» **WHAT TO WORK ON**
1: List every Memorial University of Newfoundland department that the award citation below names.
2: Reproduce word for word the portion of the award citation below that begins with the words containing "For his exemplary, long-term" and ends with "Lifetime Achievement Award.".

━━━━━ TEXT SHOWN ━━━━━

Bill is a John Lewis Paton Distinguished University Professor at Memorial University of Newfoundland (MUN) where he has led research on seabirds for more than 40 years. At the nexus of the Psychology, Biology, and Ocean Sciences departments at MUN, Bill initiated a long-term interdisciplinary ecosystem research program focused on the behavioural ecology of seabirds, marine food webs, and biological oceanography. Throughout his career, Bill has guided new generations of seabird researchers, and his enormous influence reaches far—from the Atlantic to the Pacific, and around the globe. In his own words, Bill has been “privileged to work with an incredibly powerful group of graduate students, post-docs, and now colleagues who continue to raise the bar on key ecological and environmental questions.” Most of his students have gone on to become well-positioned, internationally recognized marine scientists in their own right in Canada, the U.S., Europe, South America, and beyond. As well as hundreds of peer-reviewed publications, he and his colleagues have produced the longest dietary databases for Northern Gannets and Common Murres in the Northwest Atlantic, and their trailblazing tracking research provides state-of-the-art risk analysis on a global scale. He is highly collaborative in nature and works closely with scientists from many other fields to tackle complex and intriguing questions. At his core, he believes conservation is a vital shared concern (how could it be otherwise), and has used seabird research to support evidence-based decision-making in environmental assessments of ocean developmental proposals, and influenced real-world issues, such as mitigating seabird bycatch in gillnets.

For his exemplary, long-term contributions to seabird science, conservation, and education in all forms, the Pacific Seabird Group honors William A. Montevecchi with a Lifetime Achievement Award.

━━━━━ DATA BELOW ━━━━━

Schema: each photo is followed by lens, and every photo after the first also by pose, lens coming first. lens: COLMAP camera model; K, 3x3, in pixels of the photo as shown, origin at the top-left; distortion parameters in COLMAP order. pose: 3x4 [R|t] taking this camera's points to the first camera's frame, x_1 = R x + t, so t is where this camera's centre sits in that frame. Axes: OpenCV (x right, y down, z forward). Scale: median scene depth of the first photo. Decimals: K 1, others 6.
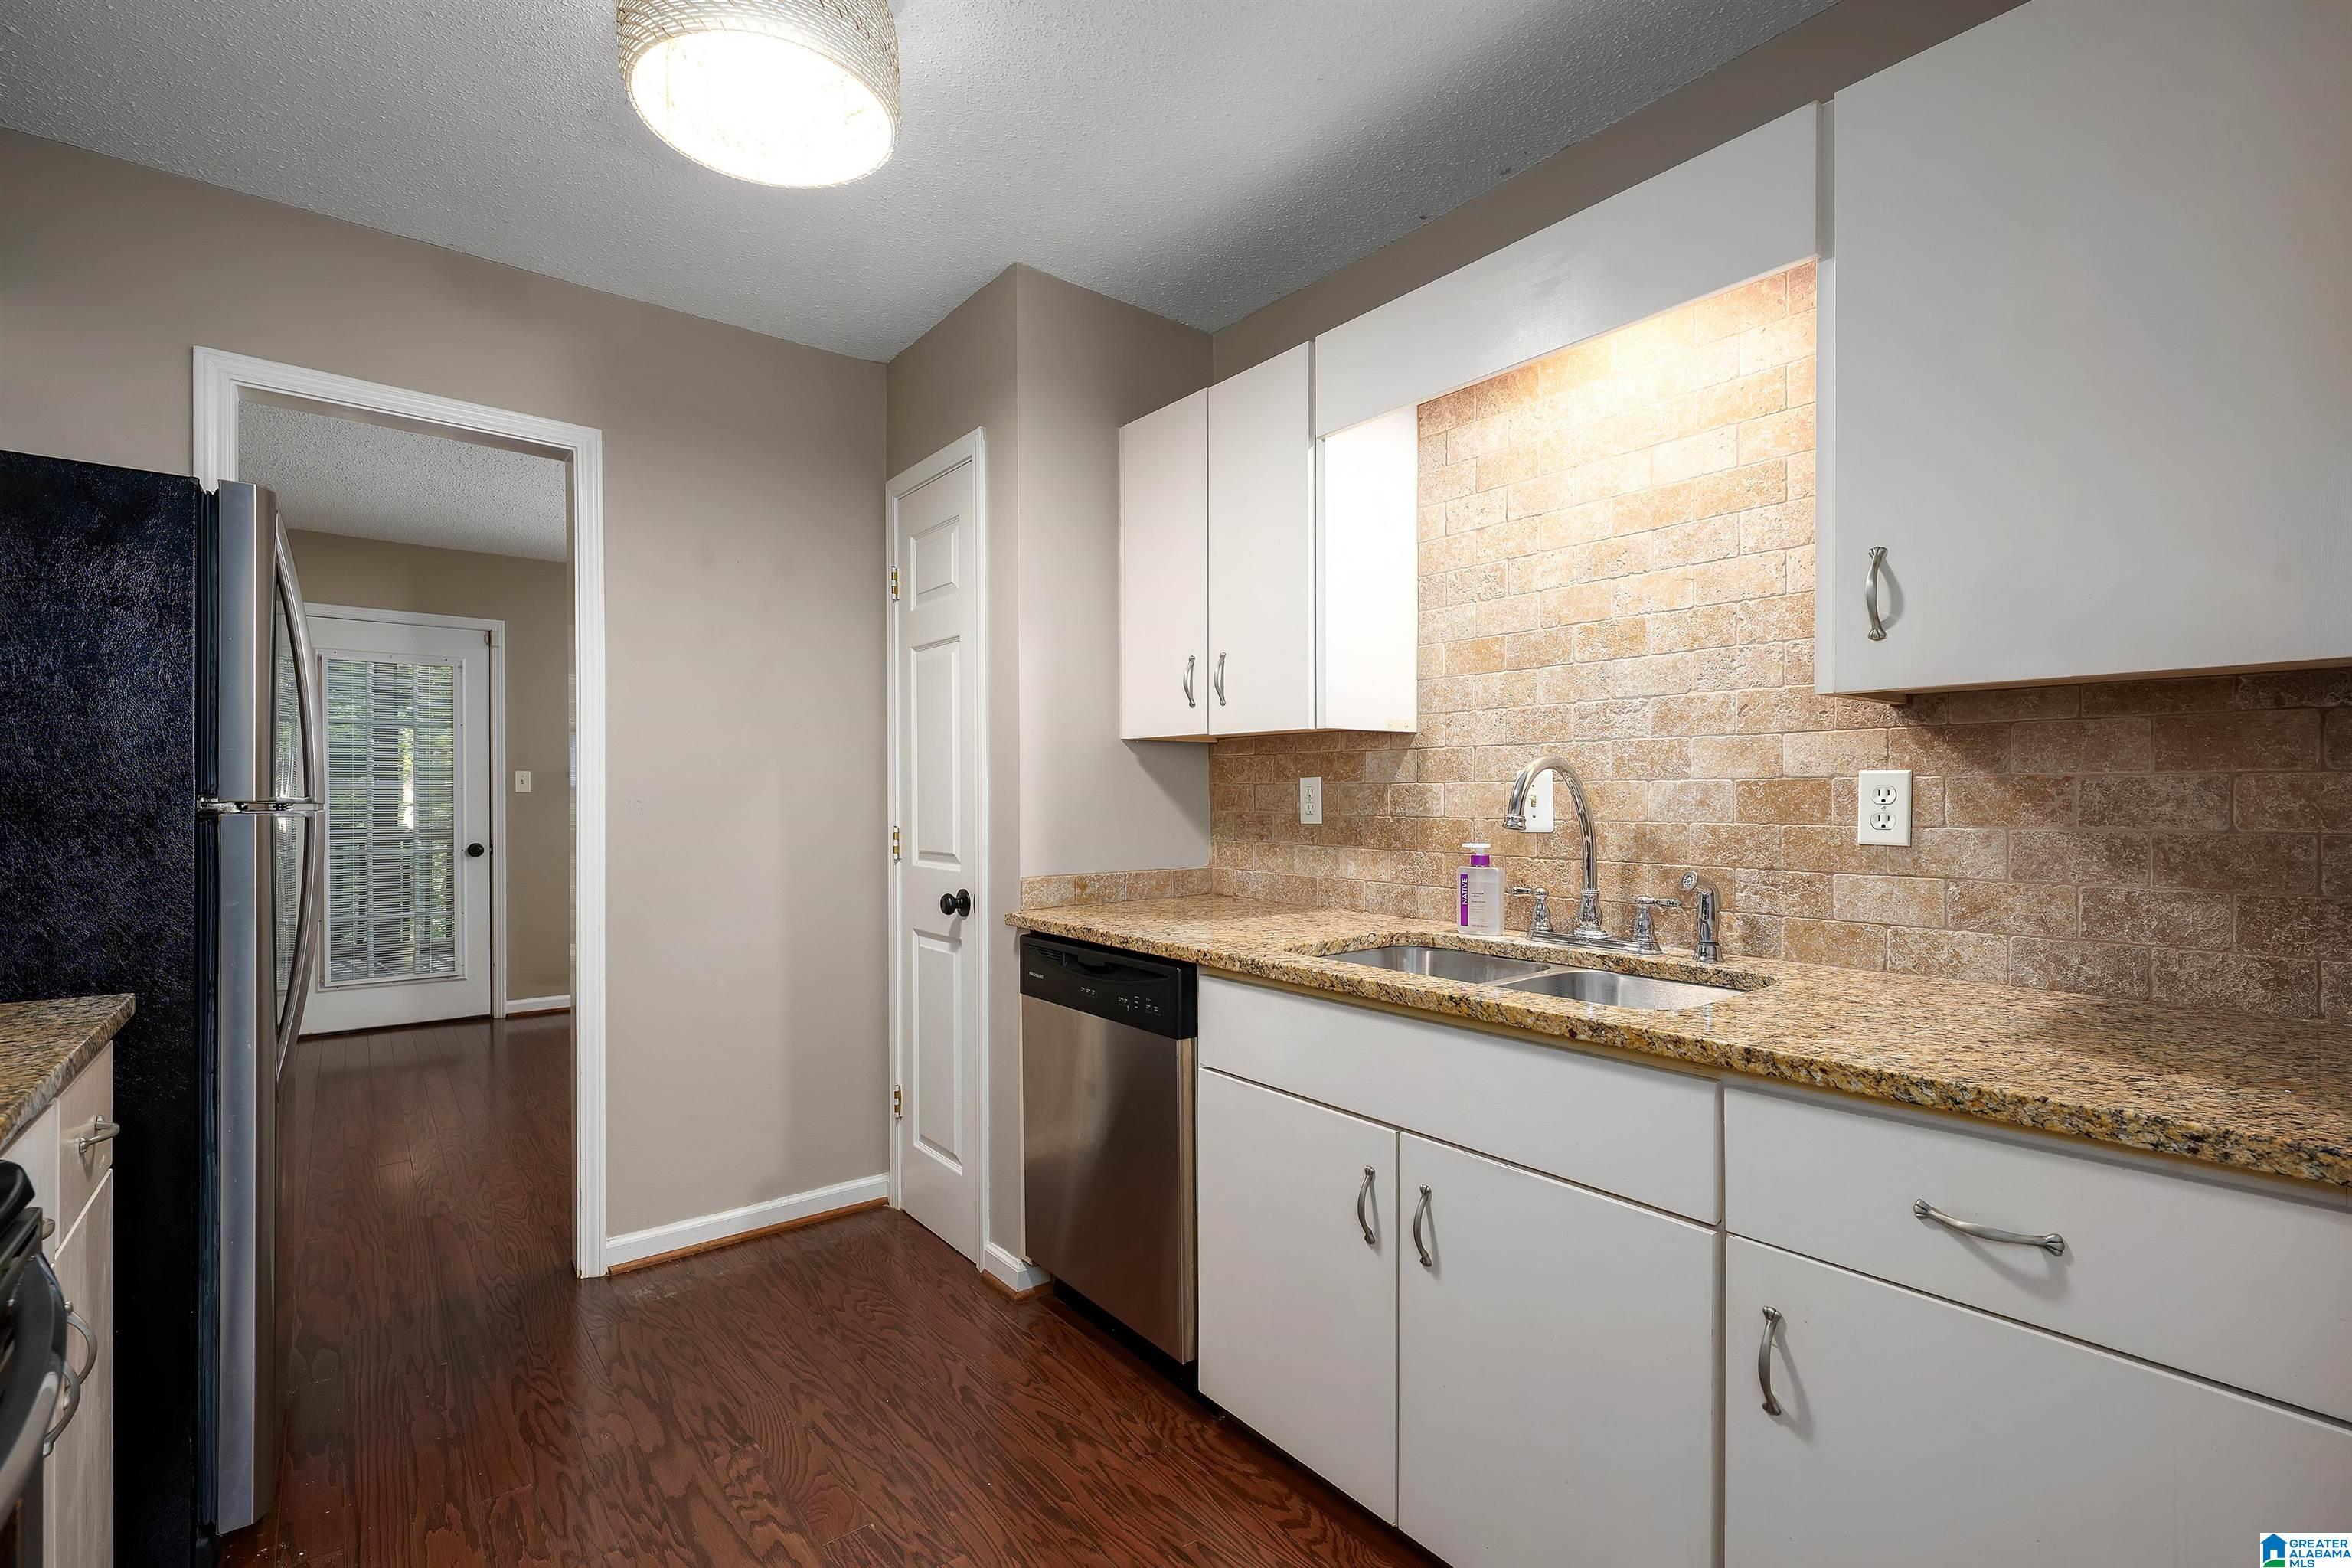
lens RADIAL K [[1022.1, 0, 1170.6], [0, 1022.1, 799.3], [0, 0, 1]] dist [-0.000664, 0.000033]
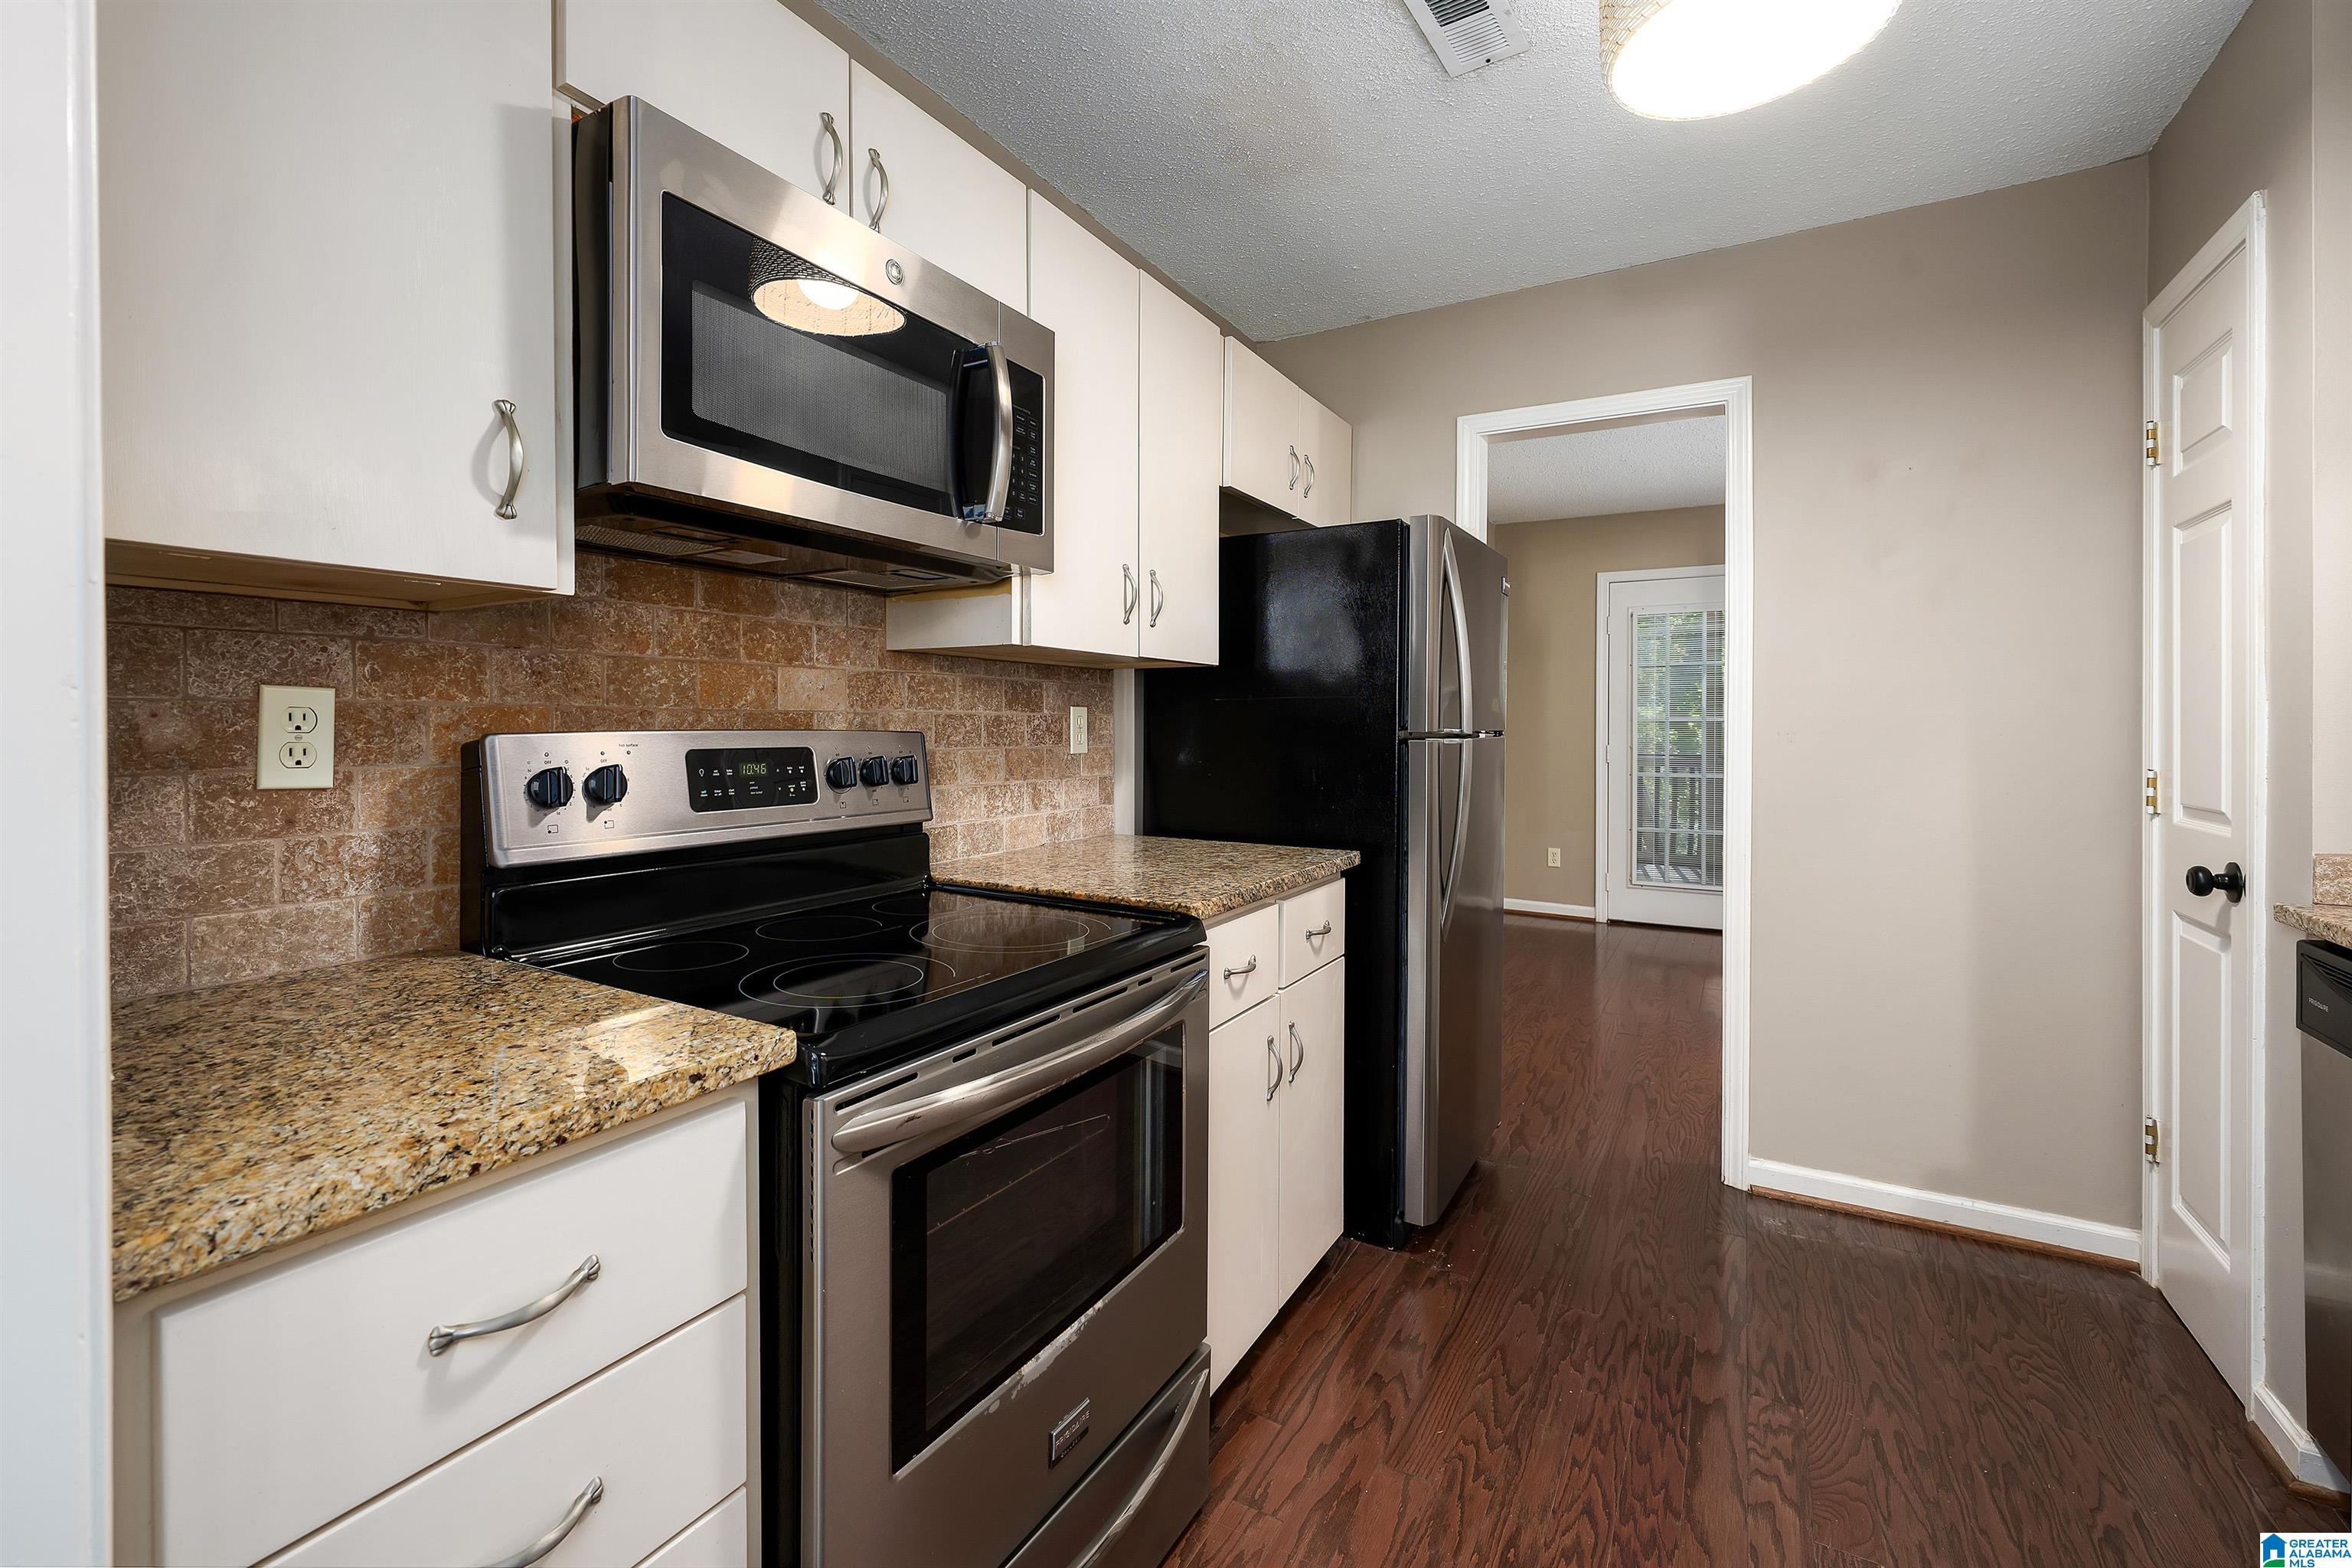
lens RADIAL K [[1024.7, 0, 1171.7], [0, 1024.7, 727.9], [0, 0, 1]] dist [0.000105, -0.000098]
pose [[0.362114, 0.000890, -0.932133, 0.197547], [-0.003147, 0.999995, -0.000268, -0.001696], [0.932128, 0.003030, 0.362115, 0.076820]]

━━━━━

» **ANSWER SET**
1: Psychology, Biology, Ocean Sciences

2:
For his exemplary, long-term contributions to seabird science, conservation, and education in all forms, the Pacific Seabird Group honors William A. Montevecchi with a Lifetime Achievement Award.